La clave de la comprensión de esta vida de comunidad está en el servicio mutuo. Somos servidores unos de los otros, pues Dios quiere que nos hagamos responsables de la felicidad del hermano. El amor que representa el mejor reflejo del amor divino es el amor oblativo, el amor de donación, el amor benevolente. Es el amor que entiende que la propia vida está al servicio de la felicidad y del bien del otro. No es el aprovecharse del otro, sino el procurar para el otro, siempre y en todo momento y por encima de todo, su bien y su felicidad. "Nosotros, siendo muchos, somos un solo cuerpo en Cristo, pero cada miembro está al servicio de los otros miembros", escribía San Pablo a los romanos. Esa vida comunitaria esencial con la cual hemos sido creados, para Pablo llegó a elevarse al máximo cuando contemplaba el misterio de la Iglesia como cuerpo místico de Cristo. Somos una misma cosa todos, reunidos en el cuerpo de Jesús que es la Iglesia. El aditivo principal es el amor: "Que la caridad entre ustedes no sea una farsa; aborrezcan lo malo y apéguense a lo bueno. Como buenos hermanos, sean cariñosos unos con otros, estimando a los demás más que a uno mismo". Se trata de vivir la empatía en el máximo grado, al punto que los sentimientos del otro sean los propios: "Bendigan a los que los persiguen; bendigan, sí, no maldigan. Con los que ríen, estén alegres; con los que lloran, lloren. Tengan igualdad de trato unos con otros: no tengan grandes pretensiones, sino pónganse al nivel de la gente humilde." La vida del cristiano es vida de amor mutuo. Es necesario desterrar del propio espíritu los sentimientos que apuntan a uno mismo: egoísmo, rencor, venganza, vanidad, aprovechamiento.

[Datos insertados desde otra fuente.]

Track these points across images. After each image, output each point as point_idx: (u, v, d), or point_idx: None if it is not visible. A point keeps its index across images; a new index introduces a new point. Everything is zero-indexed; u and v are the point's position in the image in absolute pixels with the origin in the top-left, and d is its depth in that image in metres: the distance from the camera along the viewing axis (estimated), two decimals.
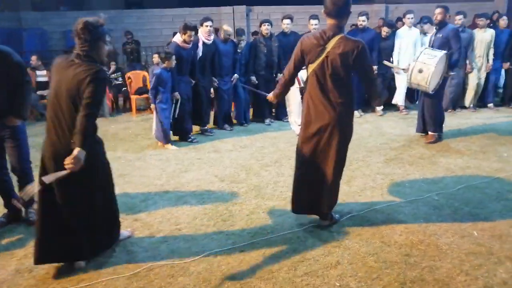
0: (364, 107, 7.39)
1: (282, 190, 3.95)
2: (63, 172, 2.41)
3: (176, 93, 5.53)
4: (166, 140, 5.54)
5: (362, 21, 6.97)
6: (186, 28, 5.43)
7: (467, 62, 7.15)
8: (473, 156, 4.86)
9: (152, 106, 5.53)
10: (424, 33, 7.17)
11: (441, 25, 5.43)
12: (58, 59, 2.63)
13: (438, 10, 5.39)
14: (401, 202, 3.64)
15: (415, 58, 5.19)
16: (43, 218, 2.62)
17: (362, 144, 5.47)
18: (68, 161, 2.37)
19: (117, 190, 3.03)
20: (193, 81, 5.91)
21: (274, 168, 4.59)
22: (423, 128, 5.64)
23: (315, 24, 6.41)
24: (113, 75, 8.17)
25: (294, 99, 5.38)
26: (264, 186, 4.11)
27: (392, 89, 7.54)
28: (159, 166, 4.78)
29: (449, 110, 7.20)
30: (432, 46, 5.39)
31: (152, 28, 11.91)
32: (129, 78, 8.13)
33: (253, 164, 4.78)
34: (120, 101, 8.54)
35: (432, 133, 5.50)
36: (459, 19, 6.74)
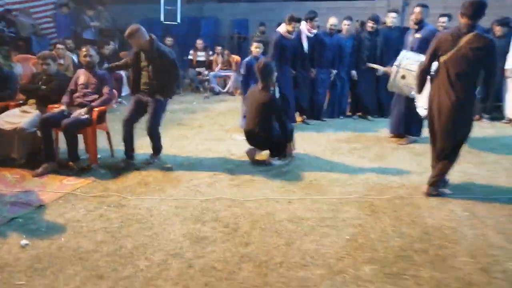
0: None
1: (352, 173, 4.43)
2: None
3: None
4: None
5: (442, 22, 6.36)
6: (292, 19, 5.72)
7: None
8: None
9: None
10: None
11: (420, 25, 5.20)
12: None
13: (417, 9, 5.16)
14: None
15: (397, 64, 4.95)
16: None
17: None
18: None
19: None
20: (294, 72, 6.17)
21: (359, 152, 5.05)
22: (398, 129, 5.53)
23: (443, 22, 6.33)
24: None
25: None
26: (335, 165, 4.63)
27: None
28: None
29: None
30: (411, 48, 5.13)
31: None
32: None
33: (343, 147, 5.28)
34: None
35: (410, 136, 5.39)
36: None
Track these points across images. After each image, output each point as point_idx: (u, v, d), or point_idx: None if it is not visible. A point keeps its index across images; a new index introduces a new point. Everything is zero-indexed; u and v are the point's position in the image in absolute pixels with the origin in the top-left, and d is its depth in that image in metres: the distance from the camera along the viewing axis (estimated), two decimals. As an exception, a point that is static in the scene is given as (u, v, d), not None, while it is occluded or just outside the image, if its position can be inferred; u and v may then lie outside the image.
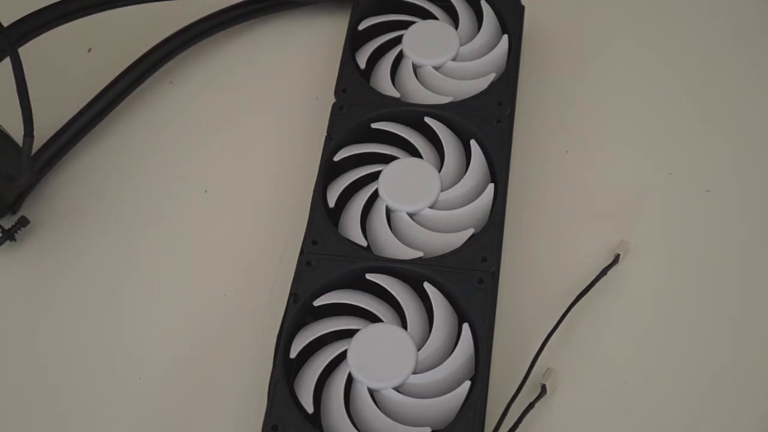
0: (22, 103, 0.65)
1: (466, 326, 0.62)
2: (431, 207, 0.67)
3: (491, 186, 0.67)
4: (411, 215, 0.67)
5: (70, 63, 0.82)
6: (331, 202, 0.67)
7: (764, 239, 0.71)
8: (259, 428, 0.59)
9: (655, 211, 0.72)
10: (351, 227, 0.66)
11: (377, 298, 0.64)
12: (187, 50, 0.81)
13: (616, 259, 0.68)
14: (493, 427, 0.61)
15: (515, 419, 0.61)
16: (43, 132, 0.67)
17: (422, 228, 0.66)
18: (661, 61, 0.80)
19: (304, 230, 0.66)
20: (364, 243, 0.65)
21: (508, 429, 0.61)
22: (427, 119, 0.70)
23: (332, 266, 0.64)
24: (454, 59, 0.74)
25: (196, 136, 0.78)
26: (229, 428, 0.64)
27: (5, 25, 0.67)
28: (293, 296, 0.63)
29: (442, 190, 0.67)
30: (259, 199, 0.74)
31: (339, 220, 0.68)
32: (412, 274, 0.64)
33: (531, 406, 0.62)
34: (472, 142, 0.69)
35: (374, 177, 0.68)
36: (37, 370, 0.68)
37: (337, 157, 0.69)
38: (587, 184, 0.74)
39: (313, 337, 0.62)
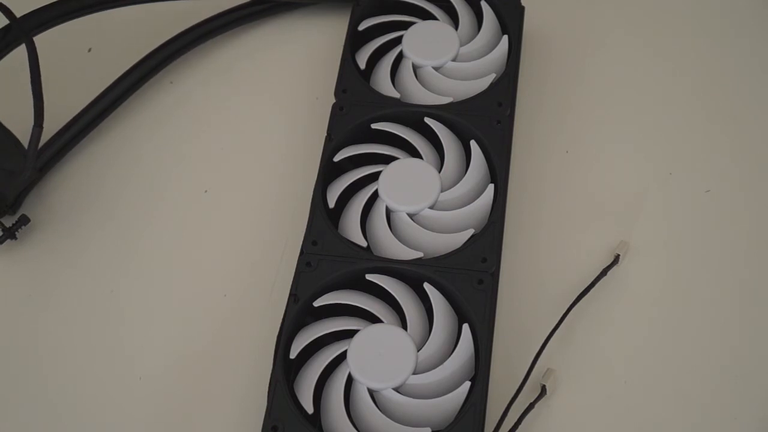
0: (34, 93, 0.65)
1: (466, 326, 0.62)
2: (431, 207, 0.67)
3: (491, 186, 0.67)
4: (411, 216, 0.67)
5: (70, 63, 0.82)
6: (331, 202, 0.67)
7: (764, 239, 0.71)
8: (259, 428, 0.59)
9: (655, 211, 0.72)
10: (351, 228, 0.66)
11: (377, 298, 0.64)
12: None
13: (616, 260, 0.68)
14: (493, 427, 0.61)
15: (515, 420, 0.61)
16: (44, 131, 0.67)
17: (422, 228, 0.66)
18: (661, 60, 0.80)
19: (304, 230, 0.66)
20: (364, 243, 0.65)
21: (508, 429, 0.61)
22: (427, 120, 0.70)
23: (332, 267, 0.64)
24: (454, 60, 0.74)
25: (197, 136, 0.78)
26: (229, 428, 0.64)
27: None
28: (293, 297, 0.63)
29: (442, 191, 0.67)
30: (259, 200, 0.74)
31: (339, 221, 0.68)
32: (412, 274, 0.64)
33: (531, 406, 0.62)
34: (472, 143, 0.69)
35: (374, 177, 0.68)
36: (36, 369, 0.68)
37: (337, 158, 0.69)
38: (587, 184, 0.74)
39: (313, 338, 0.62)
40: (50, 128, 0.74)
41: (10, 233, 0.72)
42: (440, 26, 0.75)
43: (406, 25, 0.75)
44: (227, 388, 0.66)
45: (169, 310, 0.70)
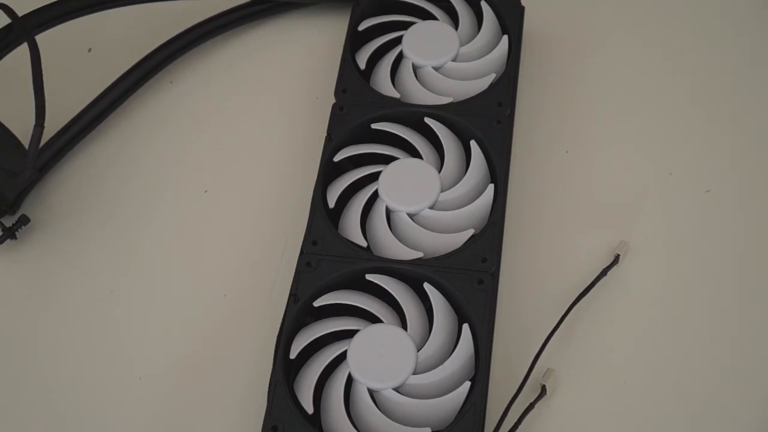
0: (36, 93, 0.65)
1: (466, 326, 0.62)
2: (431, 207, 0.67)
3: (491, 186, 0.67)
4: (411, 216, 0.67)
5: (70, 63, 0.82)
6: (331, 202, 0.67)
7: (764, 239, 0.71)
8: (259, 428, 0.59)
9: (655, 211, 0.72)
10: (351, 228, 0.66)
11: (377, 298, 0.64)
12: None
13: (616, 260, 0.68)
14: (493, 427, 0.61)
15: (515, 420, 0.61)
16: (44, 131, 0.67)
17: (422, 228, 0.66)
18: (661, 60, 0.80)
19: (304, 230, 0.66)
20: (364, 243, 0.65)
21: (508, 429, 0.61)
22: (427, 120, 0.70)
23: (332, 267, 0.64)
24: (454, 60, 0.74)
25: (197, 136, 0.78)
26: (229, 428, 0.64)
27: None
28: (293, 297, 0.63)
29: (442, 191, 0.67)
30: (259, 200, 0.74)
31: (339, 221, 0.68)
32: (412, 274, 0.64)
33: (531, 406, 0.62)
34: (472, 143, 0.69)
35: (374, 177, 0.68)
36: (36, 369, 0.68)
37: (337, 158, 0.69)
38: (587, 184, 0.74)
39: (313, 338, 0.62)
40: (50, 128, 0.74)
41: (10, 233, 0.72)
42: (440, 26, 0.75)
43: (406, 25, 0.75)
44: (227, 388, 0.66)
45: (169, 310, 0.70)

Este sello comunitario en el cual se abandona toda pretensión personal, toda búsqueda egoísta de privilegios, toda persecución de prerrogativas, es el que pide Jesús a sus discípulos. Quien abandona toda tendencia al narcisismo se hace digno de ser invitado al banquete celestial. Olvidarse de sí mismo y colocar por encima al hermano es la actitud deseada para quien quiere ser verdadero discípulo de Cristo. Por eso, el que antepone sus intereses personales no sirve para ser discípulo de Jesús: "Ellos se excusaron uno tras otro. El primero le dijo: 'He comprado un campo y tengo que ir a verlo. Dispénsame, por favor.' Otro dijo: 'He comprado cinco yuntas de bueyes y voy a probarlas. Dispénsame, por favor.' Otro dijo: 'Me acabo de casar y, naturalmente, no puedo ir'... Les digo que ninguno de aquellos convidados probará mi banquete." El primer lugar en el corazón del discípulo lo ocupan Dios y los hermanos. No él mismo. Su esencia comunitaria y el amor que viene de Dios y que es el tesoro con el cual Dios mismo lo ha enriquecido son los que deben dar la pauta. Quien sirve a Dios y a los hermanos desde el amor de donación, consciente de su ser comunitario, es el que se sentará a la mesa del banquete del reino eterno. Y será su triunfo definitivo para la vida eterna de felicidad y de amor al que está llamado cada uno.